# At the momement of conflict



## don bohrer (Sep 7, 2003)

1. Be descisive
2. Move swiftly with focus
3. Continue until the outcome is certain

Anybody like to add something?


----------



## arnisador (Sep 8, 2003)

Thread moved.

-Arnisador
-MT Admin-


----------



## don bohrer (Sep 8, 2003)

Hey finding my thread is like the Texas 2 step. 

You know if this place was run on the dewey decimal system I wouldn't keep misfiling threads. You mods don't dole out verbal abuse for a 3rd offense do you?


----------



## arnisador (Sep 8, 2003)

It wasn't so much misfiled as orphaned! I hoped that it might be "adopted" if I moved it here. It was already getting near to slipping off the screen back in General.

-Arnisador
-MT Admin-


----------



## don bohrer (Sep 8, 2003)

Sokay. If it slips into obivian thats ok. I will just have to be more creative and post something with a little gissel and fat to it next time. Thanks for ping ponging it back into the forum though.


----------



## Touch Of Death (Sep 8, 2003)

> _Originally posted by don bohrer _
> *1. Be descisive
> 2. Move swiftly with focus
> 3. Continue until the outcome is certain
> ...


Sure:
1. Have a plan
2. Choose a strategy 
3. develop and use tactics to carry out your plan based upon your strategy


----------



## MartialArtsGuy (Sep 8, 2003)

make sure your safety is off


----------



## Reprobate (Sep 15, 2003)

Run like hell.


----------



## don bohrer (Sep 15, 2003)

> make sure your safety is off



That one got me. :rofl:


----------



## don bohrer (Sep 16, 2003)

Touch of Death,

Your post points toward just practicing Kenpo.  

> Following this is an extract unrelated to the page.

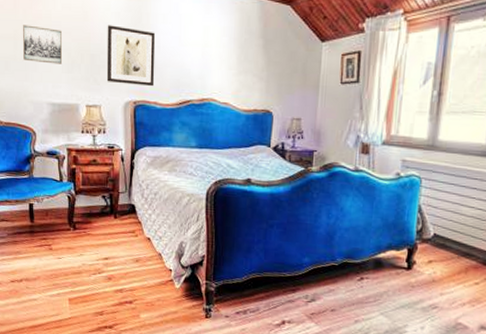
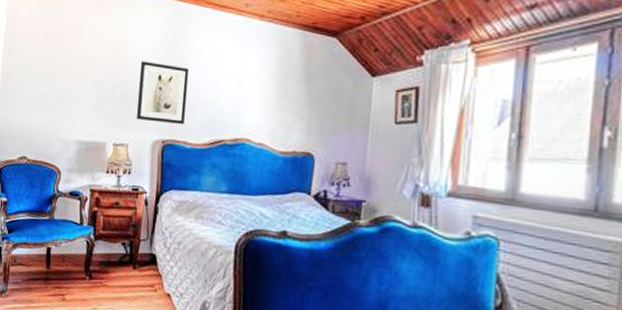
wall art: present [23,25,62,64] -> none [56,62,95,101]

Have a plan is our Techniques
Choose a strategy is desciding what tech to use
Develope and use tactics is working your techs hands on

don


----------



## Shinzu (Sep 19, 2003)

keep it simple.

dont try any jackie chan moves that will get your a$$ kicked quickly.  stick to what you know and what you do well.


----------



## jfarnsworth (Sep 20, 2003)

Strike hard
Strike fast
:asian:


----------



## SpiritFists936 (Oct 29, 2003)

Hit Hard, Hit Fast, Go to the House!


----------